The best way to counteract hate is with bubbles!
   Starting the Saturday after Labor Day, the artists' community decided to counteract hate with love, by staging the first of a series of "Bubble Love-In" demonstrations in the farmers' market. Using humor, dance, homemade signs, and kazoos, about 30 artists and residents generally herded and worried the purple-shirted members of the group into an area at one end of the farmers' market, and created enough noise to counteract their hate-filled yelling. I contributed in my own little way, wearing silly glasses, a red clown nose, blowing bubbles, and playing a kazoo for all I was worth.
   Were our peaceful counter-demonstrations successful? I don't know. Nobody got arrested, although the local police were in proximity (I waved whenever I saw them). At one point, I slipped away from the group and noticed that, for most of the people at the farmers' market, it was simply another Saturday of shopping. If that's a measure of success, then we achieved our goal. The company running the farmers' market has announced that they will create a "free speech area," which may put limits on hate groups, but also limits other activities such as voter registration and political campaigning. Have we encouraged them to move on? Not yet, but I'm  hopeful that they'll soon realize that there is little to be gained disrupting our farmers' market.

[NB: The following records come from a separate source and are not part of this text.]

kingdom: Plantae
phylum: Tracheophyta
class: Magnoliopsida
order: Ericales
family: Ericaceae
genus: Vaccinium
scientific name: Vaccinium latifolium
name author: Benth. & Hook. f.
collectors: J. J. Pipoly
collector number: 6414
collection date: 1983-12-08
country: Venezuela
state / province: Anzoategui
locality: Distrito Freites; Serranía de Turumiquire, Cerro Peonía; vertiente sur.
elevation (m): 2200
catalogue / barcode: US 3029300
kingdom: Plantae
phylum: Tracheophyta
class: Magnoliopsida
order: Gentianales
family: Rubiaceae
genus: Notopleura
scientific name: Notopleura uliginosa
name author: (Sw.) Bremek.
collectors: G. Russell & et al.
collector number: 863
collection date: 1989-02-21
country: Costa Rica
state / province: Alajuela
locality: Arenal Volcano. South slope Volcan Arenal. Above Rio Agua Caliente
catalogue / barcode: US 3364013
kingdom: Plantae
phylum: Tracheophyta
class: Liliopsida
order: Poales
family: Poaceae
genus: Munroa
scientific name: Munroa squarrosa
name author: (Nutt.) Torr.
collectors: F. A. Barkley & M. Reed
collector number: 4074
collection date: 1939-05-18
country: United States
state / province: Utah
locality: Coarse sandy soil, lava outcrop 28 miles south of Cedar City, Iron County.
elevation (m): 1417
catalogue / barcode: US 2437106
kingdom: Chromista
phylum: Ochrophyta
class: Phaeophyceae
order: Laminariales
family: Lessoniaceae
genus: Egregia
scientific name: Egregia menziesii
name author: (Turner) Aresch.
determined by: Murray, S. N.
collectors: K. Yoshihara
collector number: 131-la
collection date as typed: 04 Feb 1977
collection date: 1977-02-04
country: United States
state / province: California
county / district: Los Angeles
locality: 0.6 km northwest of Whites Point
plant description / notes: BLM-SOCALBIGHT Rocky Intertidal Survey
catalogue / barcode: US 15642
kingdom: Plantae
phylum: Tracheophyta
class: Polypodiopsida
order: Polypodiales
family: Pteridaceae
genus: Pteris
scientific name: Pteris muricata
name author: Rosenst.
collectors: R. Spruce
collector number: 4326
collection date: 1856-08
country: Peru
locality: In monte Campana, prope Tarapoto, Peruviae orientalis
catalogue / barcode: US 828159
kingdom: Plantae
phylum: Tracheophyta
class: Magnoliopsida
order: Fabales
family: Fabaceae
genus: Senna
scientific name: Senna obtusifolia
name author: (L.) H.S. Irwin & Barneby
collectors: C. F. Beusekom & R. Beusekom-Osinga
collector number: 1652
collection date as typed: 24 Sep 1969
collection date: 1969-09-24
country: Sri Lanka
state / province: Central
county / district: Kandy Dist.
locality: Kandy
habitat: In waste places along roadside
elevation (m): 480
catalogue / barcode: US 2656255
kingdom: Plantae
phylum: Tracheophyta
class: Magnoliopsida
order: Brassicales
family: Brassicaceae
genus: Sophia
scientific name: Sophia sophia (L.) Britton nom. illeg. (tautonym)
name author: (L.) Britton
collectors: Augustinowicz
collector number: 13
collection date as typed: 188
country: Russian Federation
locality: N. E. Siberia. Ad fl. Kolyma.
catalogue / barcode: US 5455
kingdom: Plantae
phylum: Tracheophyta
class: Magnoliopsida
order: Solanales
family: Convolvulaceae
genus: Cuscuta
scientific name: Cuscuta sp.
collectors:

UPDATE: I held off on posting this piece because I wanted to "fact check" my writing with the Southern Poverty Law Center and the Anti-Defamation League. Since I wrote this on September 20, the farmers' market association has established some rules (including a form that must be filled out before setting up a booth) and a "Free Speech Zone." The group refused on Saturday to honor any of this, but the farmers' market association refused to enforce their own rules, claiming that it is up to the City of Vallejo to pass a city ordinance. So, it seems that it is up to the citizenry to make it clear that our town is not a place for haters.